Supermicro's Liquid-Cooled SuperClusters for AI Data Centers Powered by NVIDIA GB200 NVL72 and NVIDIA HGX B200 Systems, Deliver a New Paradigm of Energy-Efficient Exascale Computing

Supermicro's End-to-End Liquid-Cooled Solutions Propel Industry's Transition to Sustainable AI Data Centers with the NVIDIA Blackwell Platform

San Jose, Calif., – October 15, 2024 – Supermicro, Inc. (NASDAQ: SMCI), a Total IT Solution Provider for AI, Cloud, Storage, and 5G/Edge, is accelerating the industry's transition to liquid-cooled data centers with the NVIDIA Blackwell platform to deliver a new paradigm of energy-efficiency for the rapidly heightened energy demand of new AI infrastructures. Supermicro's industry-leading end-to-end liquid-cooling solutions are powered by the NVIDIA GB200 NVL72 platform for exascale computing in a single rack and have started sampling to select customers for full-scale production in late Q4. In addition, the recently announced Supermicro X14 and H14 4U liquid-cooled systems and 10U air-cooled systems are production-ready for the NVIDIA HGX B200 8-GPU system.

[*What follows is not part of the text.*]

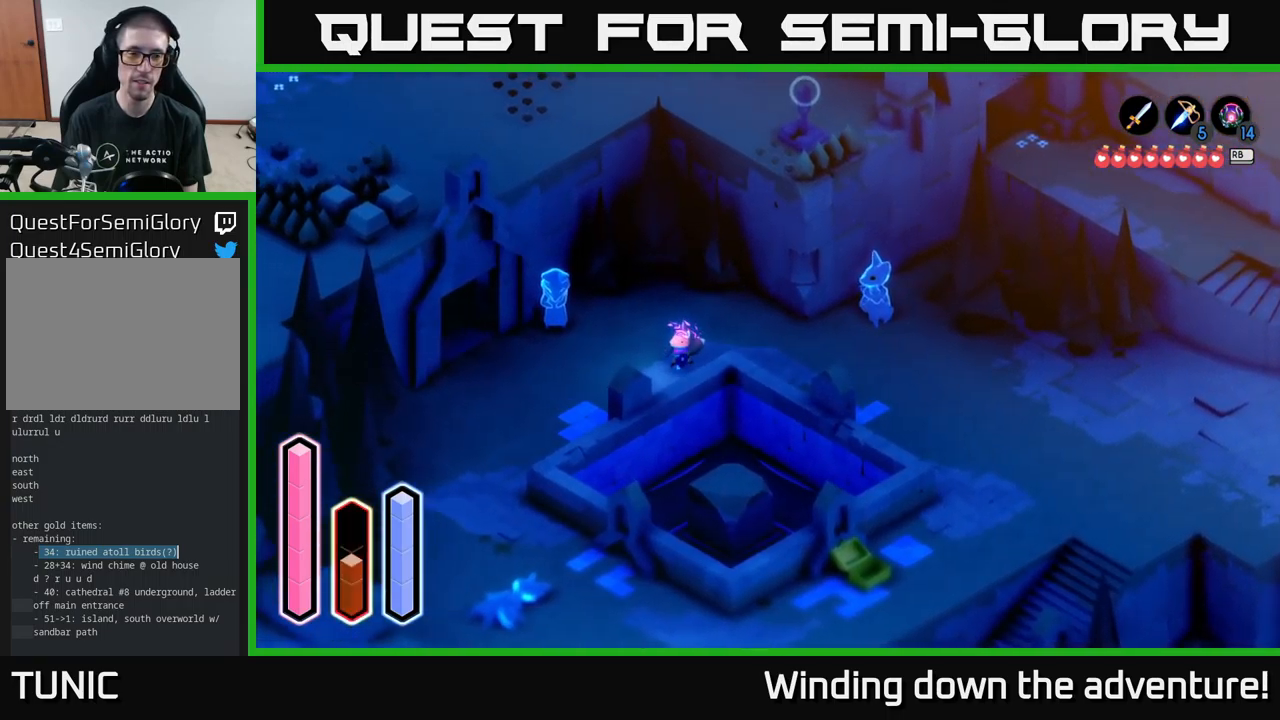
{"buttons": [], "left_stick": "down-left", "right_stick": "center", "events": [[100, "A", "down"], [366, "A", "up"]]}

"We're driving the future of sustainable AI computing, and our liquid-cooled AI solutions are rapidly being adopted by some of the most ambitious AI Infrastructure projects in the world with over 2000 liquid-cooled racks shipped since June 2024," said Charles Liang, president and CEO of Supermicro. "Supermicro's end-to-end liquid-cooling solution, with the NVIDIA Blackwell platform, unlocks the computational power, cost-effectiveness, and energy-efficiency of the next generation of GPUs, such as those that are part of the NVIDIA GB200 NVL72, an exascale computer contained in a single rack. Supermicro's extensive experience in deploying liquid-cooled AI infrastructure, along with comprehensive on-site services, management software, and global manufacturing capacity, provides customers a distinct advantage in transforming data centers with the most powerful and sustainable AI solutions."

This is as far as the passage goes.